***** Belge metni *****
Herkes bir uyku tulumu getirmeli ve uyku tulumu ile beraber üç inç, dört inç kalınlığında Hindistan’da bırakabileceğiniz,  altıda üç bir köpüğünüz olmalı ve Ben onların, sizin sonradan bir problemle karşılaşacağınızı sanmıyorum. Bizim daha önce orada satın aldıklarımız çok inceydiler. Onlar çok iyi değildiler. Bu yüzden, bu sefer sadece üç dört inç kalınlığında köpük, sadece sıradan köpük alın. Hindistan’da da köpük aldık. Problem, köpüğün o kadar da iyi olmaması ve o sadece Bana verilebilir. Bu yüzden köpüğü buradan getirmek daha iyi olur ve gereksiz şeyler getirmekten kaçının. Sıkıntıya gerek yok çünkü tüm hediyeler ve bütün bu şeyleri Ben sizin için taşıyacağım. Yani endişe etmenize gerek yok.

Hala gitsem mi, gitmesem mi diye düşünenler derhal karar vermeliler çünkü sonra zor olacak, eğer birisi son dakikada gelmek isterse, bu imkânsız. Son seferde bazıları yürümek zorunda kaldı çünkü biz geç gelen beş kişi için veya on kişi için,  bir otobüs bulamayız. Bu yüzden en iyisi, gelmek isteyenlerin karar verip paralarını ödemeleri ve her şeyi tamamlamaları. Mümkün olduğunca kısa sürede para ödenmeli çünkü Ben bu pazar gidiyorum. Yani bu yarın veya sonraki gün, olması gereken bir şey, bütün parayı ödemiş olmalısınız. Bütün liderler de paralarını ödemeliler ve gösteriyi idare etmeliler.
*****
**Görevler:**
(A) Yolculuk hazırlıklarıyla ilgili metne göre, gitmeyi hâlâ düşünenler neden hemen karar vermeli? Bir ile üç cümle arasında açıklayın.
(B) Yolculuk hazırlıklarıyla ilgili metinde "Herkes bir uyku" ifadesinden "etmenize gerek yok." ifadesine kadar olan bölümü aynen kopyalayın.
Bu görevleri yapmak için satırlara bakmanız gerekmez.
***** Verilen malzeme *****
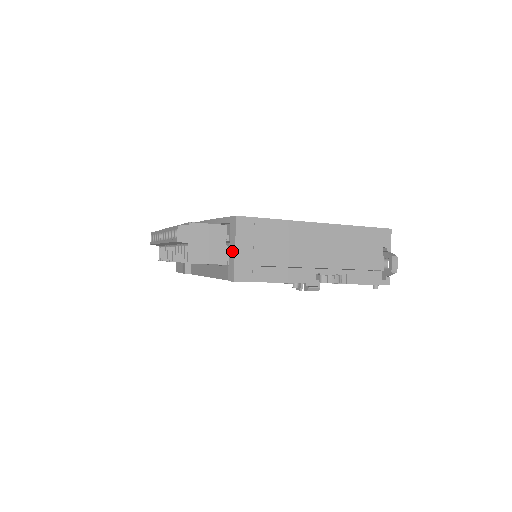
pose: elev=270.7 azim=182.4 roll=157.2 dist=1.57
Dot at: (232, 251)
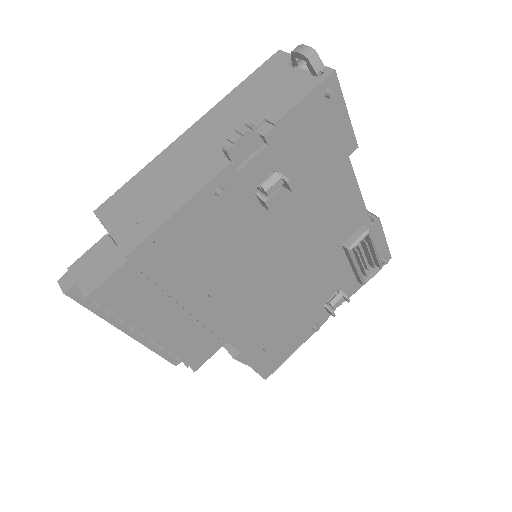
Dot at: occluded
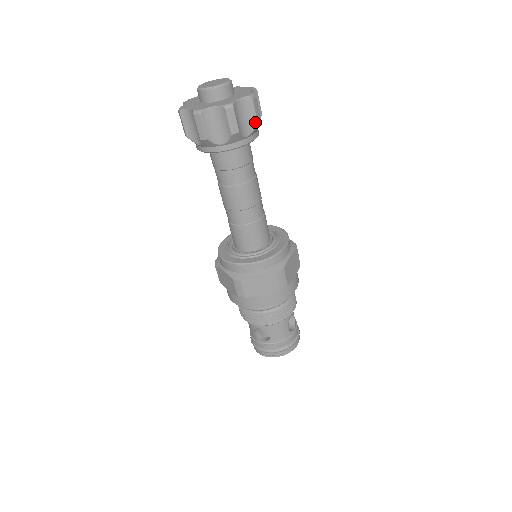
*****
**Yanıtlar:**
(A) Sonra karar vermek zor olacak ve son dakikada gelmek imkânsız. Son seferde geç gelen beş ya da on kişi için otobüs bulunamadığından bazıları yürümek zorunda kaldı.

(B)
Herkes bir uyku tulumu getirmeli ve uyku tulumu ile beraber üç inç, dört inç kalınlığında Hindistan’da bırakabileceğiniz,  altıda üç bir köpüğünüz olmalı ve Ben onların, sizin sonradan bir problemle karşılaşacağınızı sanmıyorum. Bizim daha önce orada satın aldıklarımız çok inceydiler. Onlar çok iyi değildiler. Bu yüzden, bu sefer sadece üç dört inç kalınlığında köpük, sadece sıradan köpük alın. Hindistan’da da köpük aldık. Problem, köpüğün o kadar da iyi olmaması ve o sadece Bana verilebilir. Bu yüzden köpüğü buradan getirmek daha iyi olur ve gereksiz şeyler getirmekten kaçının. Sıkıntıya gerek yok çünkü tüm hediyeler ve bütün bu şeyleri Ben sizin için taşıyacağım. Yani endişe etmenize gerek yok.